After overcoming the introductory section in Cuba, you're quickly placed into the action in New York. It's from here that you start to build up a family of henchman, obliterating all of the enemy families that stand in your way. Buried deep within The Godfather II's obviously-GTA influenced sandbox gameplay is a lot of unexpected depth. In order to control the game, you'll have to obtain business'. Business' can be secured by simple gunfights and bribery, but it's holding onto the business' where The Godfather II becomes interesting. Opposing families will not stand back and watch you exploit the loot from rackets they once owned, thus you'll have to employ guards. Naturally guards cost money so you'll need to check your daily monetary balance to ensure you can afford a decent number of guards. Not only do you have to manage your finances, but also your family of henchmen. Each henchman has a unique ability, allowing you to conquer the enemy in numerous ways. Demolition men can bring buildings to the ground, technicians can cut the power, medics can revive your team and so on. In fact there's tons more we could say about The Godfather's depth but it's best explored for yourself as you develop your own playing style.
The Godfather II has a good sense of pacing. The game offers you a bit of leeway everytime the experience warrants something fresh. A new family member with a different ability opens up new possibilities and reignites a sense of reward. Not only that, but as you see your empire slowly grow, you really begin to feel the smug satisfaction that real Don's must experience. Sure, your ever expanding bank balance is useless aside from buying needless upgrades for your family but who cares?
A good sandbox game should allow the player to experience the game however they see fit. And while The Godfather II isn't exactly filled with the kind of side-quests and sub-games you'd expect from a Grand Theft Auto, you're still free to achieve the overall aim - to run the three available cities - whichever way you please. Naturally the game does have signposts to keep you from getting lost, but it's up to you which business' you exploit and when you take them.
In order to keep you in control of the action, The Godfather II incorporates a tidy-map system known as The Don's View. This keeps you up to date on your growing empire, the activity of rival families and the development of your own.
Keeping in tradition with the 50's/60's American mafia theme, The Godfather's soundtrack is suitably "classic jazz" - music which is no doubt forgettable to the casual-rock elitist, but something we'd happily spin in the PushSquare office.

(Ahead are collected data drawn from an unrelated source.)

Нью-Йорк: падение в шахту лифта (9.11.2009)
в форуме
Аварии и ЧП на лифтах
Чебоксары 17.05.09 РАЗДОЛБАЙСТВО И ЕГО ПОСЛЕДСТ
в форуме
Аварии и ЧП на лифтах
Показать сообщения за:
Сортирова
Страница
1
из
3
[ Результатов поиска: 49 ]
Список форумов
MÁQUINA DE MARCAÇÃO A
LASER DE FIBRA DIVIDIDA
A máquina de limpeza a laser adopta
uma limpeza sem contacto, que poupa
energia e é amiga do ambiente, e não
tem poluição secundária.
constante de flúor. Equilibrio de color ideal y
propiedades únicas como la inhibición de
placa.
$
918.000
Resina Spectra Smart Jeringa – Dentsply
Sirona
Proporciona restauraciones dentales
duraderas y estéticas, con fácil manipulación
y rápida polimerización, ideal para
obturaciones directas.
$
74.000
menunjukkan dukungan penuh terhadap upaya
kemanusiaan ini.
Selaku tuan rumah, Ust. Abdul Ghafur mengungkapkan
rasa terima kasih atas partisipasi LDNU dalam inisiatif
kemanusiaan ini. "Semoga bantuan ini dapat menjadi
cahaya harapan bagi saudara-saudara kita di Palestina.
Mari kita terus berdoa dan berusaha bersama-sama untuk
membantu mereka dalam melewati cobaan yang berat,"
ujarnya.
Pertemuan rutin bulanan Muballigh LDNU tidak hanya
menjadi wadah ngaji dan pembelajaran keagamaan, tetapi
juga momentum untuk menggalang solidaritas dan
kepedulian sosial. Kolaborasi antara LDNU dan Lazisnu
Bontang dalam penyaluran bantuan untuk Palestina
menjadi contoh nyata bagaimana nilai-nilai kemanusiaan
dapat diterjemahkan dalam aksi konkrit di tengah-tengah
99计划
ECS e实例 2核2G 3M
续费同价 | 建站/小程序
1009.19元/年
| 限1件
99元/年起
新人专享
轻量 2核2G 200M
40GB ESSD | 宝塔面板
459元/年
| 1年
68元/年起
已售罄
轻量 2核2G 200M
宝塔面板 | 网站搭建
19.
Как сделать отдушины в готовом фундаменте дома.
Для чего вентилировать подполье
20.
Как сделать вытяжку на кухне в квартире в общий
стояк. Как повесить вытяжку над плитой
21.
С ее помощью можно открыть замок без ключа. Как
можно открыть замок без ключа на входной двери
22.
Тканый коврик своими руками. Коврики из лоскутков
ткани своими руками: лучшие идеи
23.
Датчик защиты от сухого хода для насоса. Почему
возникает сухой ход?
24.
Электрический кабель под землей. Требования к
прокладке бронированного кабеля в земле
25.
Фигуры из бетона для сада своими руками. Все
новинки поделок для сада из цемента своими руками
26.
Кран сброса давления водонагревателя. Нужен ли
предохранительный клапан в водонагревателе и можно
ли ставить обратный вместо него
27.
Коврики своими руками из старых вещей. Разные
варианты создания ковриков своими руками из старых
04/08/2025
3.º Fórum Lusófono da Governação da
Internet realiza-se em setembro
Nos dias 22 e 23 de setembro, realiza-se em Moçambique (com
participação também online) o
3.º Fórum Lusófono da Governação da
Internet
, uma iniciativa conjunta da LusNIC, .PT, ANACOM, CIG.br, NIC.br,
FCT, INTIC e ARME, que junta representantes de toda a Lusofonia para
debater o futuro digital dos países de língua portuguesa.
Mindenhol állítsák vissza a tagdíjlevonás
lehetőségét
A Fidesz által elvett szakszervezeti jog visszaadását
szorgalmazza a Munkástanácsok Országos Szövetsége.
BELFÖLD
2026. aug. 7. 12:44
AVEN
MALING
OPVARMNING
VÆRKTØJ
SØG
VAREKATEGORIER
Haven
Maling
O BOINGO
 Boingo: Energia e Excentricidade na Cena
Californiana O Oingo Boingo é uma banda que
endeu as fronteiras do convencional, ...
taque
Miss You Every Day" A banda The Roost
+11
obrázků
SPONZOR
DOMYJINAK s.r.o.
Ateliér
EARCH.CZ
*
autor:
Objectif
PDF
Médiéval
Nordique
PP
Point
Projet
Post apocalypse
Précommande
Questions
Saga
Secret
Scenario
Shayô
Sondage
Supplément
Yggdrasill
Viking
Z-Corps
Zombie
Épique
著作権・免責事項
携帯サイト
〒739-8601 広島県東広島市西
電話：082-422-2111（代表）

There are a few moments early on in The Godfather II where you'll be a little overwhelmed by the wealth choice available. The game does a decent job of signposting you but the information all comes a little too fast early on. There's no doubt that simple perseverance will get you through these early moments, but it's a downer none the less.
In order to take out rival family members permanently, you'll have to meet the demands of certain kill objectives; otherwise the enemies will recover. At times these kill conditions can be unbearably vague, wasting your time as you wait for them to recover due to an inevitable mistake.
Everything about The Godfather II is too easy. Gunplay is far too simple due to aim assist and powerful weapons, which only gets easier as you obtain bonuses and level up your family. This makes obtaining, defending and generally beating the game quite simple; thankfully the wealth of depth still keeps the experience quite long.
Given the scale of The Godfather II's sandbox gameplay, it achieves its presentation with mixed effect. The game is littered with technical glitches, none of which break the experience but are disappointing nonetheless. Dropped weapons float inches off the ground and scenery drops into view directly in front of you. The game is also needlessly dark, even when the gamma settings are turned right the way up.
The Godfather II has a full online multiplayer component which we will cover in more detail as soon as we've spent more time with it.
By mixing just about every video game genre imaginable, The Godfather II achieves its overall aim of making you feel like the head of a mafia family. While the general gameplay can be too easy, when you take the experience as the sum of its parts, it's fun regardless.